## Data shown

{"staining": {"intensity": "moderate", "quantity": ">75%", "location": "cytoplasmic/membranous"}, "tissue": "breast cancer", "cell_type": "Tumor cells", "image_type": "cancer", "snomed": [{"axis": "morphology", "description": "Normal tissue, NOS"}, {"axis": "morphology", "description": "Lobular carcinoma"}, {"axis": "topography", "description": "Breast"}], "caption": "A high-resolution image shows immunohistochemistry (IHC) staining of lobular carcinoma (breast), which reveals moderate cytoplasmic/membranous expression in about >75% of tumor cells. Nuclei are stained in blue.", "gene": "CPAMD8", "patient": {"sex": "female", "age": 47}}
==
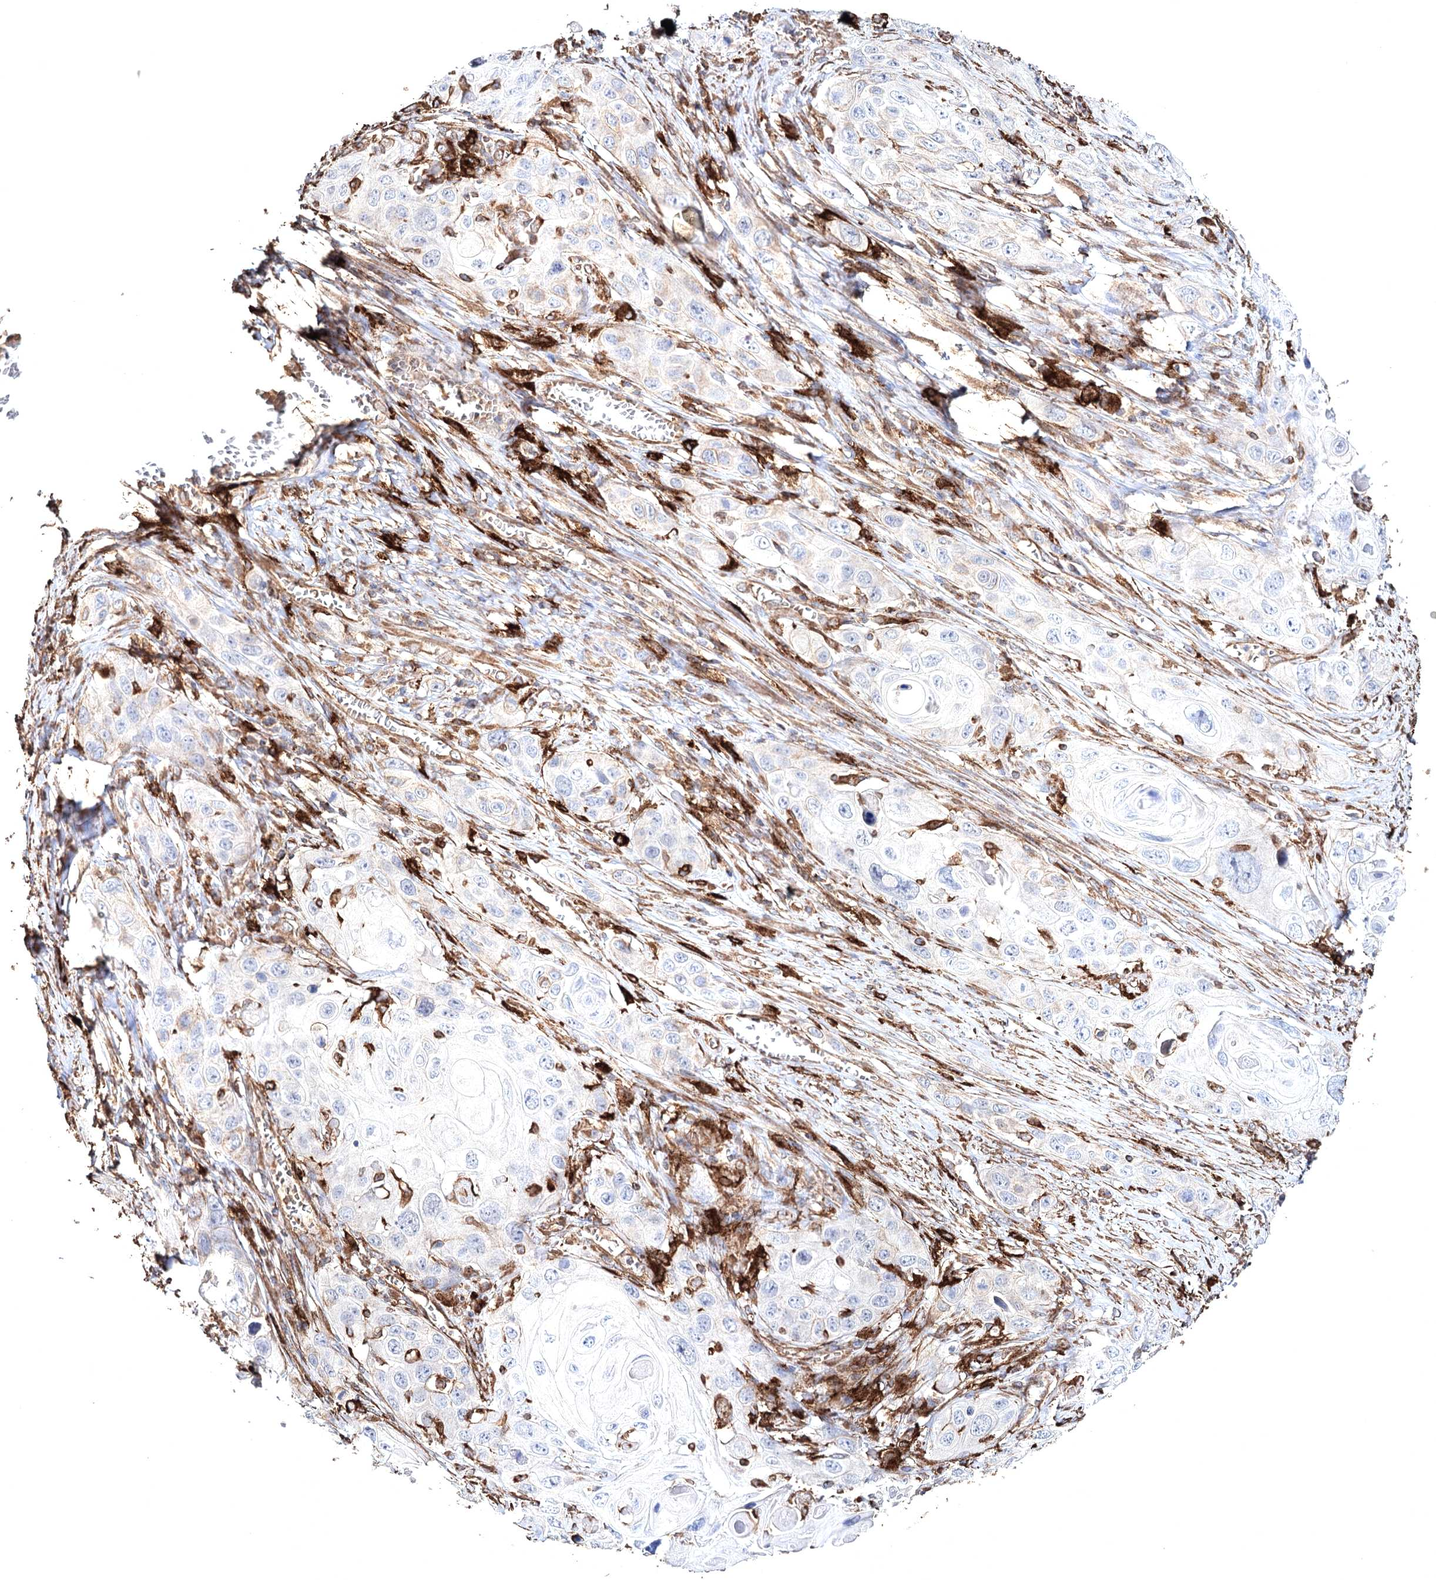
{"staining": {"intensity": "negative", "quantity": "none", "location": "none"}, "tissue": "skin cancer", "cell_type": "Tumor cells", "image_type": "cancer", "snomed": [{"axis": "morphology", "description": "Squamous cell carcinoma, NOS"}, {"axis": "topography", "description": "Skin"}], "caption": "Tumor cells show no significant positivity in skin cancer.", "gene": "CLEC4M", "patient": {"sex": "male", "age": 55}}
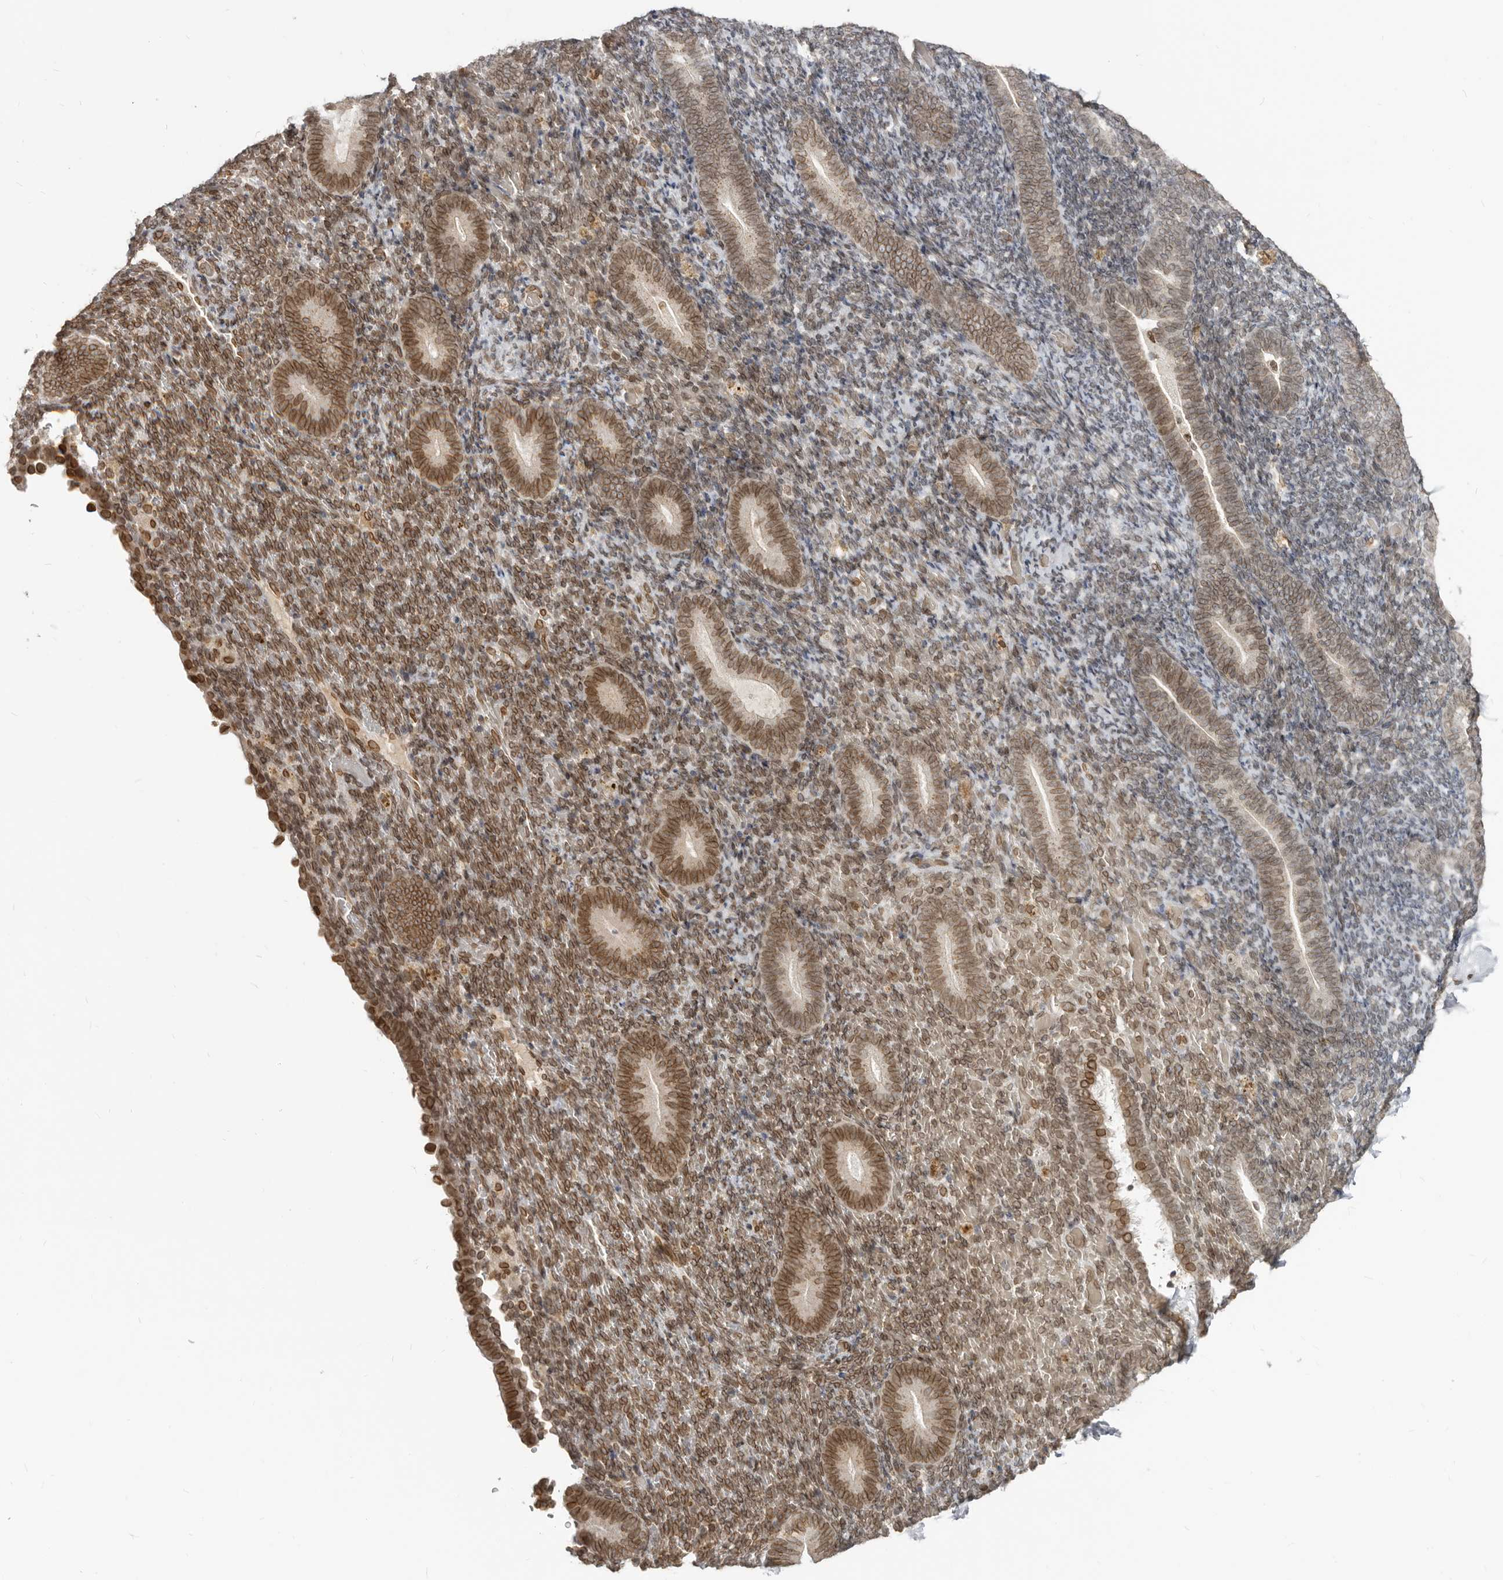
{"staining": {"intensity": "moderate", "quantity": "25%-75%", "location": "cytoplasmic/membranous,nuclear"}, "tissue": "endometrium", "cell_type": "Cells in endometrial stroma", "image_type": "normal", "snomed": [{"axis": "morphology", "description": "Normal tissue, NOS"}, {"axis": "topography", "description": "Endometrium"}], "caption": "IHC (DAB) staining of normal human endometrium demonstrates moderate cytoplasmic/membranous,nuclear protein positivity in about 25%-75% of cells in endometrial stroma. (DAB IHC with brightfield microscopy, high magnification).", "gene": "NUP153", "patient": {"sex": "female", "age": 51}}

## Assignment
In the entries above, every line from the line with "cells show no" to the line with "(DAB) staining of" is to be printed exactly, with both ends included and pictures excluded.

## Completed task
{"staining": {"intensity": "negative", "quantity": "none", "location": "none"}, "tissue": "skin cancer", "cell_type": "Tumor cells", "image_type": "cancer", "snomed": [{"axis": "morphology", "description": "Squamous cell carcinoma, NOS"}, {"axis": "topography", "description": "Skin"}], "caption": "Tumor cells show no significant positivity in skin cancer.", "gene": "CLEC4M", "patient": {"sex": "male", "age": 55}}
{"staining": {"intensity": "moderate", "quantity": "25%-75%", "location": "cytoplasmic/membranous,nuclear"}, "tissue": "endometrium", "cell_type": "Cells in endometrial stroma", "image_type": "normal", "snomed": [{"axis": "morphology", "description": "Normal tissue, NOS"}, {"axis": "topography", "description": "Endometrium"}], "caption": "IHC (DAB) staining of normal human endometrium demonstrates moderate cytoplasmic/membranous,nuclear protein positivity in about 25%-75% of cells in endometrial stroma. (DAB IHC with brightfield microscopy, high magnification).", "gene": "NUP153", "patient": {"sex": "female", "age": 51}}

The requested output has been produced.